Porta aberta para a dançante “Soul Free” desfilar sua sensualidade com uma letra que já entrega tudo: “Quando você toca em mim, baby/ Eu não tenho nenhuma escolha/ Oh que doce tentação em sua voz”. Seu apelo para as pistas, no entanto, soou como uma fraca tentativa. O epílogo do álbum, porém, é magnífico.
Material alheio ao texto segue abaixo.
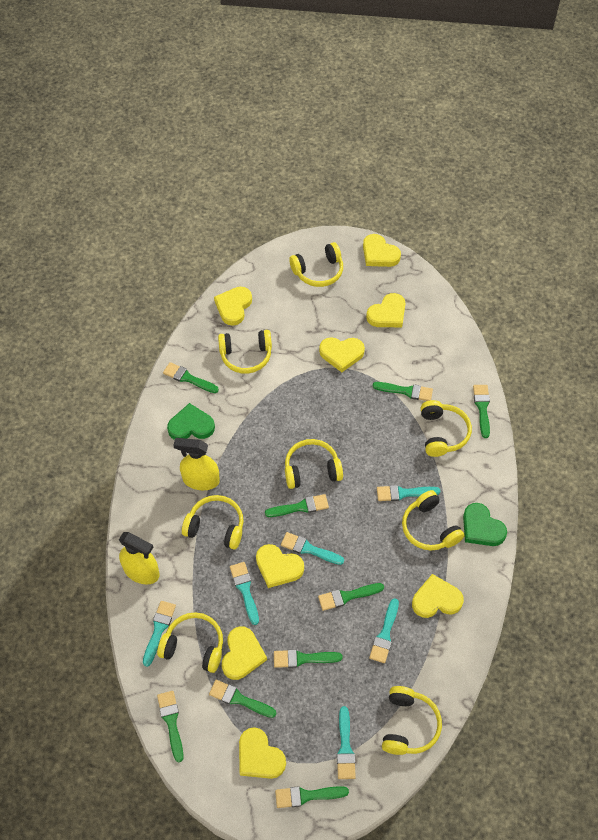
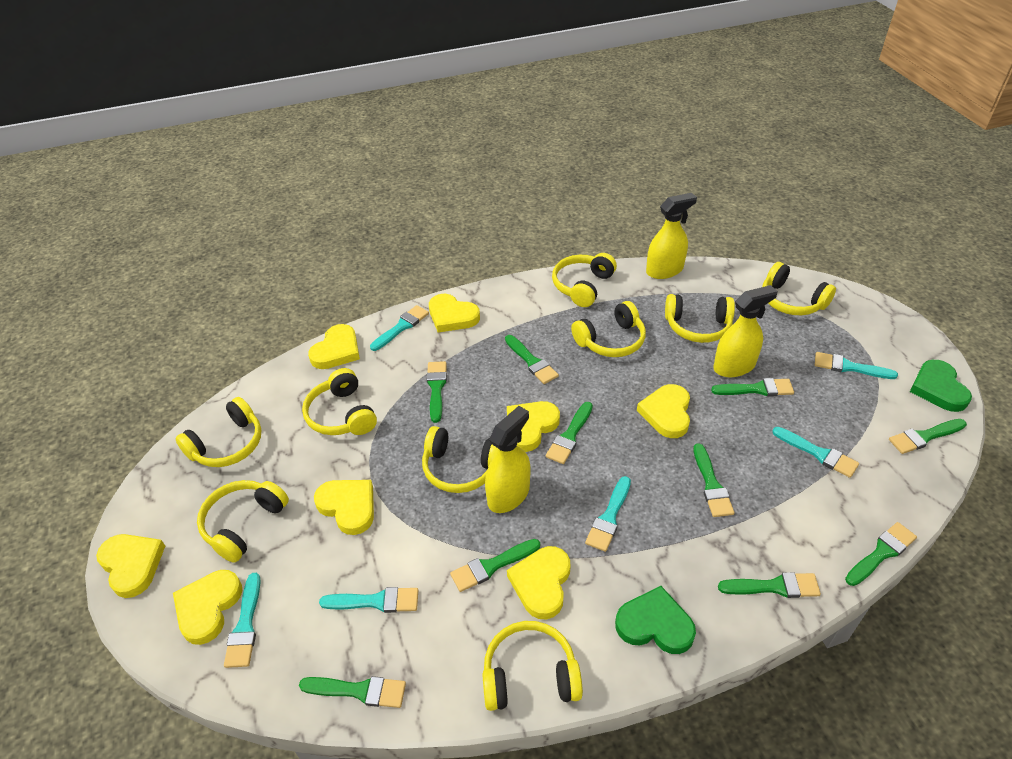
green brush: 9 -> 10
yellow headphones: 8 -> 9
yellow spray bottle: 2 -> 3

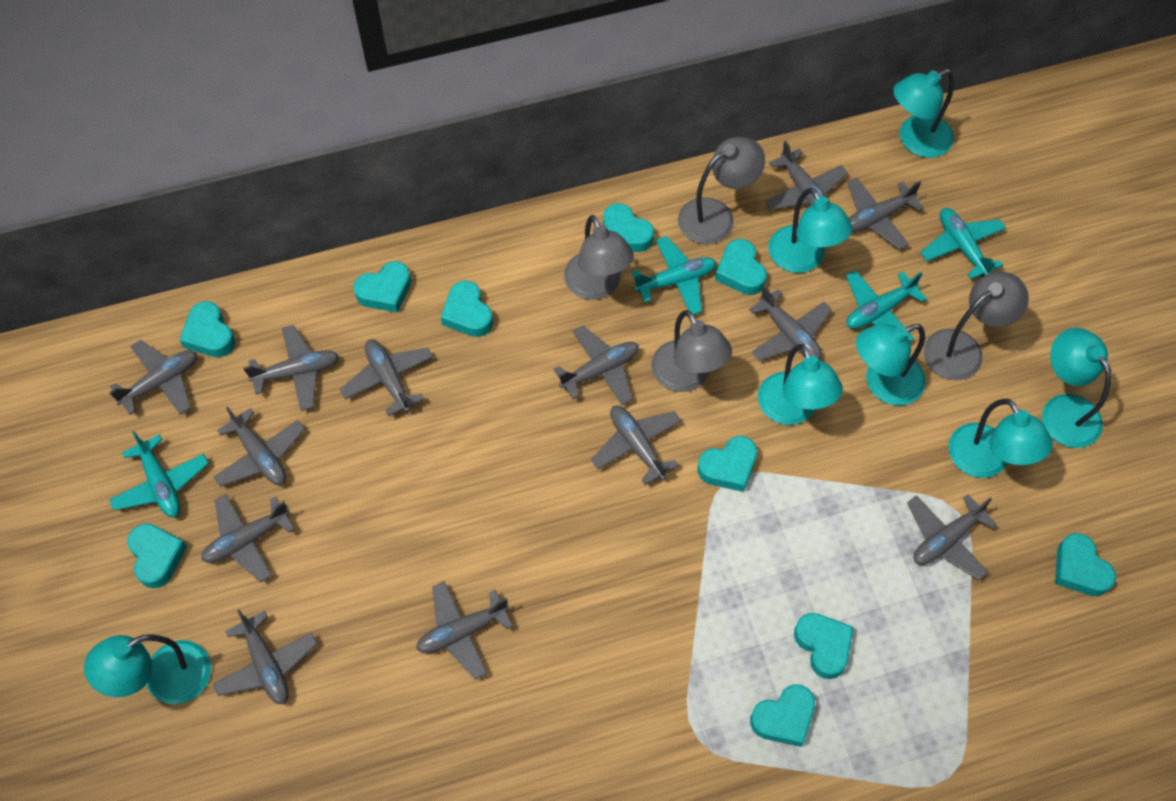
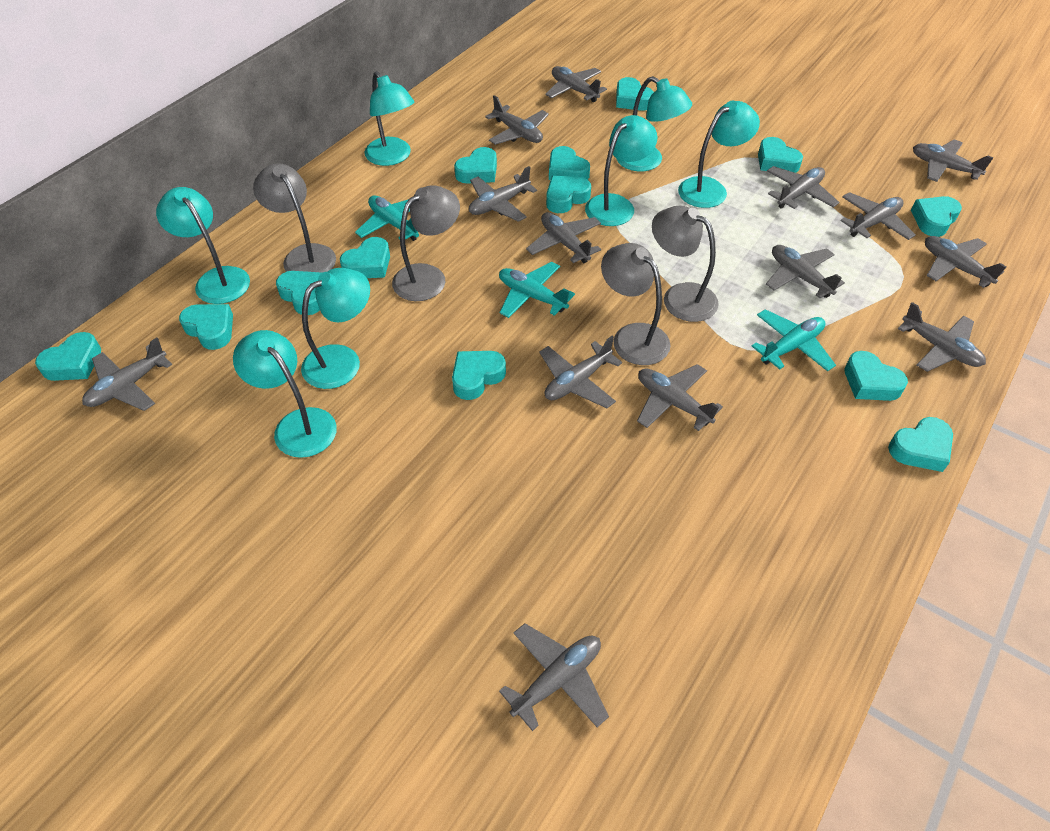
grey plane: 13 -> 14
turquoise heart: 10 -> 13
turquoise plane: 4 -> 3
A belíssima (e acústica) “Waiting” traz toda a dúvida e desesperança sobre o que traria aqueles anos 1990: “Agora sei que não há como descrever aqueles erros/ Acredite em mim/ Eu não mentiria porque você feriu meu orgulho/ E acho que existe uma estrada sem você”. Fazendo as vezes de créditos finais de uma película, a canção amplifica a súplica de Listen Without Prejudice Vol. 1 voltando à sua capa.
Este é um disco sobre cada indivíduo que está ali, sem preconceitos. Pode até não ter atingido a excelência de Faith, porém reafirmou George como grande nome pop numa colcha de retalhos datada mas necessária naquela virada de década. Um disco sobre ele, sobre você, sobre jamais se desistir da liberdade. Um disco sobre nós.